Standard Chartered Bank sponsors Liverpool FC
Posted on 14 September 2009 with no comments from readers
FC stands for football club, or soccer for American readers. No amount was mentioned for the value of the sponsorship deal between Standard Chartered Bank and Liverpool FC today except to say it was the ‘largest commercial agreement in Liverpool’s history’.
Keeping in mind what players cost these days a reasonable guess might be $100 over four years, and not giving a figure just opens up the field to such speculation. Is this money well spent?
Eyeballs
The bank trots out impressive figures about the number of hours that its logo will now be seen on the players shirts on TV and mentions en passant the estimated 60 million Liverpool fans in China, a slightly improbable number bigger than the population of the UK.
Surely though this sponsorship deal will mainly raise the bank’s profile in the UK where its operations amount to little more than a modest headquarters in London.
However, this sort of sponsorship is also a matter of prestige. It screams out success at a time when most global banks are licking their wounds from the global financial crisis. Standard Chartered Bank can still afford a ticket to the big game.

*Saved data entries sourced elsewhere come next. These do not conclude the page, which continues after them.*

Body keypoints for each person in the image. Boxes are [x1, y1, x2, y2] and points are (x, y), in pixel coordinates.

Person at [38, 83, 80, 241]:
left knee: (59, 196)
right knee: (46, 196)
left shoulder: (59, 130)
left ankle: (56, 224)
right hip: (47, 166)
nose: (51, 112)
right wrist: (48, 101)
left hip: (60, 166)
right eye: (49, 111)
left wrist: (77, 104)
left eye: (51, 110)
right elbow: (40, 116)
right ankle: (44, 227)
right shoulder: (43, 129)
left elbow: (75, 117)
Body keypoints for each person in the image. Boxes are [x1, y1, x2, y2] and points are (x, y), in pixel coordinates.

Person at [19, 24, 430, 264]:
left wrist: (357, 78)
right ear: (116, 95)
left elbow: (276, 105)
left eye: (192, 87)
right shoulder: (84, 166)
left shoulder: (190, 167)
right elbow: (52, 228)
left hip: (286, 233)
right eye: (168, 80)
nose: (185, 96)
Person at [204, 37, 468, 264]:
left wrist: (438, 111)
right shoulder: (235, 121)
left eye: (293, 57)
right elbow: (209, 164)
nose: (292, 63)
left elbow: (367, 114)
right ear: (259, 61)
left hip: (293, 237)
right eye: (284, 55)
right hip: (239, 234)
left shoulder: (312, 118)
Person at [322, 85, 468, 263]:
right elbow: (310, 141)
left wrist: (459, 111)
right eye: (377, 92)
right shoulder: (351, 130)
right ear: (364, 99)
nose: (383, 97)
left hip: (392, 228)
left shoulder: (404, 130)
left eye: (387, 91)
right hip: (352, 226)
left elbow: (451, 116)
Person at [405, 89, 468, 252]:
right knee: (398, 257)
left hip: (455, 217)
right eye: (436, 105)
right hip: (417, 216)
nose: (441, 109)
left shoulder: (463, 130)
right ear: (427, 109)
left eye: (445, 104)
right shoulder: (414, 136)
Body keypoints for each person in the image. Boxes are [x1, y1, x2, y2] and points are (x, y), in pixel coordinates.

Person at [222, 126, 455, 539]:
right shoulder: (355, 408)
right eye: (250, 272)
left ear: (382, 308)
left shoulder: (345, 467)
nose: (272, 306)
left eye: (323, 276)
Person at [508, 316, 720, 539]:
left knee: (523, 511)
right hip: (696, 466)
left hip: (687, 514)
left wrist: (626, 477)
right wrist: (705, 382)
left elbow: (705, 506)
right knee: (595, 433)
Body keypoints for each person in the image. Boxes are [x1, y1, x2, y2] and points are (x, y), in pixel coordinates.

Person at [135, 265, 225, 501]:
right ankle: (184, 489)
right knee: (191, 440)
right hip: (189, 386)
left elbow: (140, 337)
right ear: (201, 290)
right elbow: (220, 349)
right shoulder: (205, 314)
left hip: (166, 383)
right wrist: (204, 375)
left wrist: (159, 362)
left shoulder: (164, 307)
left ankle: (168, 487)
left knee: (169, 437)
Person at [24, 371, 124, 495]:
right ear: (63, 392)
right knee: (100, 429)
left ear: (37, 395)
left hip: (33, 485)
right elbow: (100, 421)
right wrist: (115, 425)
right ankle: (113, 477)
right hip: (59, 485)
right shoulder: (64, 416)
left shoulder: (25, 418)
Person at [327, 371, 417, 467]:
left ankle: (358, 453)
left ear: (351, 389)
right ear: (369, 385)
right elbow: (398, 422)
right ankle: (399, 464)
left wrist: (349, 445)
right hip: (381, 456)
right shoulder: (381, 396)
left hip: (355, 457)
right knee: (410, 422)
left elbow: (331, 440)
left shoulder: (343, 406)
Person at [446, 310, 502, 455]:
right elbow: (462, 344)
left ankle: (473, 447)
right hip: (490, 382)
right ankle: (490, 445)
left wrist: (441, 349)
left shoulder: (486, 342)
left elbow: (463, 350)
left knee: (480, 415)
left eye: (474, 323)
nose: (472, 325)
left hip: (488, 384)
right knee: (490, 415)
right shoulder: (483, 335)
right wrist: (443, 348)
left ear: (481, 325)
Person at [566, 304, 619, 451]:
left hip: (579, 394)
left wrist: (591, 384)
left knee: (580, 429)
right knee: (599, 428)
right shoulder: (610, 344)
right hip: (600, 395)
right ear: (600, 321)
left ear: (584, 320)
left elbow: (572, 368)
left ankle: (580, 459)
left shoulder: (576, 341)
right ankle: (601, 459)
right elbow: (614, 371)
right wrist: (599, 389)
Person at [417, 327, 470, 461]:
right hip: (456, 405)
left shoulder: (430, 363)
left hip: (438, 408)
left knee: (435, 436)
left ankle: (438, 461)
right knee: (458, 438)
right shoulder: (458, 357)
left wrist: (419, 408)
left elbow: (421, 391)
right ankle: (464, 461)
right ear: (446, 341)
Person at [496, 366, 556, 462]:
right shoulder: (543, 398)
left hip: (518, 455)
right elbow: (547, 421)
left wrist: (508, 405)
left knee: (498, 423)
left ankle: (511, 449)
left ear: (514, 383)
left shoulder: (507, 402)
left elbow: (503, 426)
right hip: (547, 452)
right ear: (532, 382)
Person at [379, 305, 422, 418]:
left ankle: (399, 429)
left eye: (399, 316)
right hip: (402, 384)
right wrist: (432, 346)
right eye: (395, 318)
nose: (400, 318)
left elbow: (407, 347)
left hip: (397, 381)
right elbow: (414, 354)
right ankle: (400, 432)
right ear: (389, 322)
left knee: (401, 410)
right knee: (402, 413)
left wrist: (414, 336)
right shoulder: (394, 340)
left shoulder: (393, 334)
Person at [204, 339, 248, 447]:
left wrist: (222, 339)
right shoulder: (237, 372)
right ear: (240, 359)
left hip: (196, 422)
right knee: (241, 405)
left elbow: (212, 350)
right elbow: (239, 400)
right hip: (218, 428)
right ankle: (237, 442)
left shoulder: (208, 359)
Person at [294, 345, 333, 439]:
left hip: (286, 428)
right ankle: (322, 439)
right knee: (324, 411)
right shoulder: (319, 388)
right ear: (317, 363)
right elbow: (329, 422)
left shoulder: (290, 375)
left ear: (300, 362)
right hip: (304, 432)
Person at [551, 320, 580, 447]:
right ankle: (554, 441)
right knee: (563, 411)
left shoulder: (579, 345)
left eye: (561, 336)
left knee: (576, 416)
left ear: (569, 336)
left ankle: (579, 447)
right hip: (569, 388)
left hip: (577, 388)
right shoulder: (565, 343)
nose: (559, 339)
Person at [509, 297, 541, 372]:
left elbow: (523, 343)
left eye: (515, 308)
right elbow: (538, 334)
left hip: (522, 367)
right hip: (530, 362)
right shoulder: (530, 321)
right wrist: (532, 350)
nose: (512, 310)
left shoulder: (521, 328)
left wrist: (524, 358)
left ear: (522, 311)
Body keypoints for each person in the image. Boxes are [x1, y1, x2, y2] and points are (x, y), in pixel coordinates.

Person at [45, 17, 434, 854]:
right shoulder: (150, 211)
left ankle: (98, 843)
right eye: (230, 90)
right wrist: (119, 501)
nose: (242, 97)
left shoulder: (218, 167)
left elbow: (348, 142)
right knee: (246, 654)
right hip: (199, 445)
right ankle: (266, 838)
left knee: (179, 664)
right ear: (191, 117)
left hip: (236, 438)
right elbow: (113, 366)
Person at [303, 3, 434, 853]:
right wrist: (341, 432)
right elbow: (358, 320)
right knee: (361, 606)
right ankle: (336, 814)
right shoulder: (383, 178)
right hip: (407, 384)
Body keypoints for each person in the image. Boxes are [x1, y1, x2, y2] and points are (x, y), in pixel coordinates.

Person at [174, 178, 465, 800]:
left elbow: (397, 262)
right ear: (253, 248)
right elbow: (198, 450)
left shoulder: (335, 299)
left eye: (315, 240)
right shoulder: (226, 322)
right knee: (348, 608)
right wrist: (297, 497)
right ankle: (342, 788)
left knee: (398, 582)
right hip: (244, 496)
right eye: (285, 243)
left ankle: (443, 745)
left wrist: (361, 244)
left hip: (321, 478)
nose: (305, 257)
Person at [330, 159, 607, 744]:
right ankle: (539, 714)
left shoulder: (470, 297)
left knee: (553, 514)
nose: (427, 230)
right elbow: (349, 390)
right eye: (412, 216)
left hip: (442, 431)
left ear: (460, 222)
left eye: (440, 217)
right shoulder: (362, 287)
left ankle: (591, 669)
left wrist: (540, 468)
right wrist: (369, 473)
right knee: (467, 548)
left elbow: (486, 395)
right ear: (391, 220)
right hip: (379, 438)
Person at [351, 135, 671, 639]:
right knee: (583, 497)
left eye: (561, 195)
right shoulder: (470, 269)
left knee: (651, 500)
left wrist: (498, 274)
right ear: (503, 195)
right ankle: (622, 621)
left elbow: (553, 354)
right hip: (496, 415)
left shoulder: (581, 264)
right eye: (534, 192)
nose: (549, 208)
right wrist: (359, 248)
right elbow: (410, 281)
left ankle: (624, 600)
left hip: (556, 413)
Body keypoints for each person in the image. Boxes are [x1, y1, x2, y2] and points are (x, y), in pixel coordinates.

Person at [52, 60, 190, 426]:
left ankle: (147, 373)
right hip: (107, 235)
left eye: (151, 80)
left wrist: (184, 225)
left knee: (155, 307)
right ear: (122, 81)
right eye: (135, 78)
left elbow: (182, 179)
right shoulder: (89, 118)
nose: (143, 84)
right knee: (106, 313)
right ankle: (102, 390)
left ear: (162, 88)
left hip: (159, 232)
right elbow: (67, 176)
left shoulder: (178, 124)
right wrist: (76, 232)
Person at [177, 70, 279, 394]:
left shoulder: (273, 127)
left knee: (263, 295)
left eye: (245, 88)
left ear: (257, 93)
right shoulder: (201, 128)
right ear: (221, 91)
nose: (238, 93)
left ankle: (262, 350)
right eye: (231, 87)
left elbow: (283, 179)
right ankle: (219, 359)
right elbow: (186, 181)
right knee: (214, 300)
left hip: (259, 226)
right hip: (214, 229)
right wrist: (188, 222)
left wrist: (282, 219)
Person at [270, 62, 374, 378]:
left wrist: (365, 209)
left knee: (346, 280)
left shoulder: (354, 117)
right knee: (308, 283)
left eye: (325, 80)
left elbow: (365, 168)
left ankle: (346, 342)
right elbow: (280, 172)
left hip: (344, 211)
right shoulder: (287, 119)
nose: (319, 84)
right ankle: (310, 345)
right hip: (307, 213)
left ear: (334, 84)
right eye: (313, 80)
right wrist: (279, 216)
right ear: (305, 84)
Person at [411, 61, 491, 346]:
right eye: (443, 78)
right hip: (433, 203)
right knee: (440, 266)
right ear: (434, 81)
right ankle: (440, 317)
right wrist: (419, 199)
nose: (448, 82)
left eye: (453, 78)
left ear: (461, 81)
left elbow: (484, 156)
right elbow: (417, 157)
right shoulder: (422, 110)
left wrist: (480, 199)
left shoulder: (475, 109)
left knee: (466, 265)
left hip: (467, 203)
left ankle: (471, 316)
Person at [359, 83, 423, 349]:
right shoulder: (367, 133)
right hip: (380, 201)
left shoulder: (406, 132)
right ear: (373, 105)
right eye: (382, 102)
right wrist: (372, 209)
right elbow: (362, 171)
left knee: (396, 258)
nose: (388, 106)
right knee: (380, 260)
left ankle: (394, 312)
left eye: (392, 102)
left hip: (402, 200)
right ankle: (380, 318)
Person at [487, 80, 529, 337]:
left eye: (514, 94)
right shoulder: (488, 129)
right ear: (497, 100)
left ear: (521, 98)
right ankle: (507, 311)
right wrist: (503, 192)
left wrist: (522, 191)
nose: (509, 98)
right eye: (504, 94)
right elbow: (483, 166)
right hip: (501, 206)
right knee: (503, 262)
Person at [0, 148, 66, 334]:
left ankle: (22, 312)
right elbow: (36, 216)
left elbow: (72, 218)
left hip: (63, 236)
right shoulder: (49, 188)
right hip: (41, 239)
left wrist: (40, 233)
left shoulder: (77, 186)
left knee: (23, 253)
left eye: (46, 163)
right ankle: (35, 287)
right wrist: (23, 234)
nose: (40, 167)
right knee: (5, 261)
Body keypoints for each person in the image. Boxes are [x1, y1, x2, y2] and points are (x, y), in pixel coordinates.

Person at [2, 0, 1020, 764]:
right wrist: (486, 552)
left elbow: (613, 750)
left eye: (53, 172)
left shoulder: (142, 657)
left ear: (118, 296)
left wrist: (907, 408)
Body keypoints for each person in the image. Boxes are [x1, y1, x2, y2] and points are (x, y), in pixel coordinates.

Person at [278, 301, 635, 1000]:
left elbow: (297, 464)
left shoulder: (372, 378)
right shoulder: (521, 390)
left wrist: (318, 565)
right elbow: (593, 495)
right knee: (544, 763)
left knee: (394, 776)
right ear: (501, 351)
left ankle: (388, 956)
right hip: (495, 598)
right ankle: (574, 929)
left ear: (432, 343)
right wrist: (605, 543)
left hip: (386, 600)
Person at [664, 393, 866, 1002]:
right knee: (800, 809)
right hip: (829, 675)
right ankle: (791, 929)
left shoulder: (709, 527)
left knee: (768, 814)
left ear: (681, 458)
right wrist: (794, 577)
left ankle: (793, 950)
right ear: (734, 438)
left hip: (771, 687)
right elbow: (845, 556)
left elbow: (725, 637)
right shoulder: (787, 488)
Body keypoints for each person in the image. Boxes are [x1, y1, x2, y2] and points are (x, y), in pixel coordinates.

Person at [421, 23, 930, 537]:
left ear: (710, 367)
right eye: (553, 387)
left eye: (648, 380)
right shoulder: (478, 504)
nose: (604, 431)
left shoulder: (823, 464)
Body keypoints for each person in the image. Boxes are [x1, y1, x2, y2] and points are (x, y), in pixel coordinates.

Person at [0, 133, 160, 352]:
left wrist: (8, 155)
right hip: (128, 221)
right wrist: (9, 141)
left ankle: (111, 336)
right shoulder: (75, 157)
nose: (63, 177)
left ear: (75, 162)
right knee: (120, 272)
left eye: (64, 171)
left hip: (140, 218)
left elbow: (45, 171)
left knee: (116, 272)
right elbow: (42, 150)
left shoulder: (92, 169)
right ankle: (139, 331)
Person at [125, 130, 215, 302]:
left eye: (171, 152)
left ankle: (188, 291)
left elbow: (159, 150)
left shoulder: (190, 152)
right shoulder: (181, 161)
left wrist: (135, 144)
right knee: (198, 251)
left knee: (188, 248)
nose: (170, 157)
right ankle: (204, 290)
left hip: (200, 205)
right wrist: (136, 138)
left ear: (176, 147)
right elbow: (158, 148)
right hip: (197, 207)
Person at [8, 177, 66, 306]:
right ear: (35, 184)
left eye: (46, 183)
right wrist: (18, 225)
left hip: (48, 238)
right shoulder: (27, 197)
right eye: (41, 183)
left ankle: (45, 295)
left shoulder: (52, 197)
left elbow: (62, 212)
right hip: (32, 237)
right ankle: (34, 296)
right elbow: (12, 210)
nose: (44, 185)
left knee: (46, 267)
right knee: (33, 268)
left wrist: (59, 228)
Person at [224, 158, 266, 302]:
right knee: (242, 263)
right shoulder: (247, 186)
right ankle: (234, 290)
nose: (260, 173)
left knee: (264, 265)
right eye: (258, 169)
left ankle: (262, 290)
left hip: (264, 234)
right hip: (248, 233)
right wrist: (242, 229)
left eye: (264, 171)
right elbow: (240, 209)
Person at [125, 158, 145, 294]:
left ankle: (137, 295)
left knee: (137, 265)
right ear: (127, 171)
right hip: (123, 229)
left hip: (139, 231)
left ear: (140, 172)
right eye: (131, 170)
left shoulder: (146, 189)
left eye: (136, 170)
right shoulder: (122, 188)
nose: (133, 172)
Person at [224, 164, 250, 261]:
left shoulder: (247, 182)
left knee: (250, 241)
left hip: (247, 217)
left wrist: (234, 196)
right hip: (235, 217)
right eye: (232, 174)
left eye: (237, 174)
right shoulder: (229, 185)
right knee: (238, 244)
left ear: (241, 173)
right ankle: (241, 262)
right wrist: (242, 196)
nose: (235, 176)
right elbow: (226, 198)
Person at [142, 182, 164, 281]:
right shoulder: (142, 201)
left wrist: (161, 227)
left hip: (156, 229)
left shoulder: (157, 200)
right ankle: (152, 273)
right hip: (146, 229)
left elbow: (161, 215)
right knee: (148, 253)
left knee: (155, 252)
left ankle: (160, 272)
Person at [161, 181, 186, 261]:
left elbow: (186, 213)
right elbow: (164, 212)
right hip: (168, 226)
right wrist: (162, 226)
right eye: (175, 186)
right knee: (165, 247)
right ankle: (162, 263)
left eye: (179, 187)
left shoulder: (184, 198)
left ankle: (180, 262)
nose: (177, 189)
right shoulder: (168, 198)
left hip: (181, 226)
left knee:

But then to be fair without knowing the cost of the sponsorship – which has nothing to do with ownership or building a new grandstand – it is hard to evaluate its global advertising value.
Personally I think sports branding is greatly over-rated by executives who like sport. You can usually spot the company with a CEO who likes golf or sailing or for that matter football.
Sports fans
Many people never watch football and for them this branding is a complete waste of money. Likewise Standard Chartered Bank makes a good deal of money from wholesale rather than consumer banking, although traders do like to keep their eyes on the ball.
But this can also be seen as a danger signal. Standard Chartered Bank has kept its head in the recent crisis and mainly done so as a result of extremely prudent management.
The bank has kept out of the way of exotic lending instruments and highly leveraged clients. It has also never spent a penny on extravagant advertising or marketing, until perhaps now.
Success can go to even the most level heads. But in current markets the bank may have driven a particularly hard bargain for this sponsorship deal.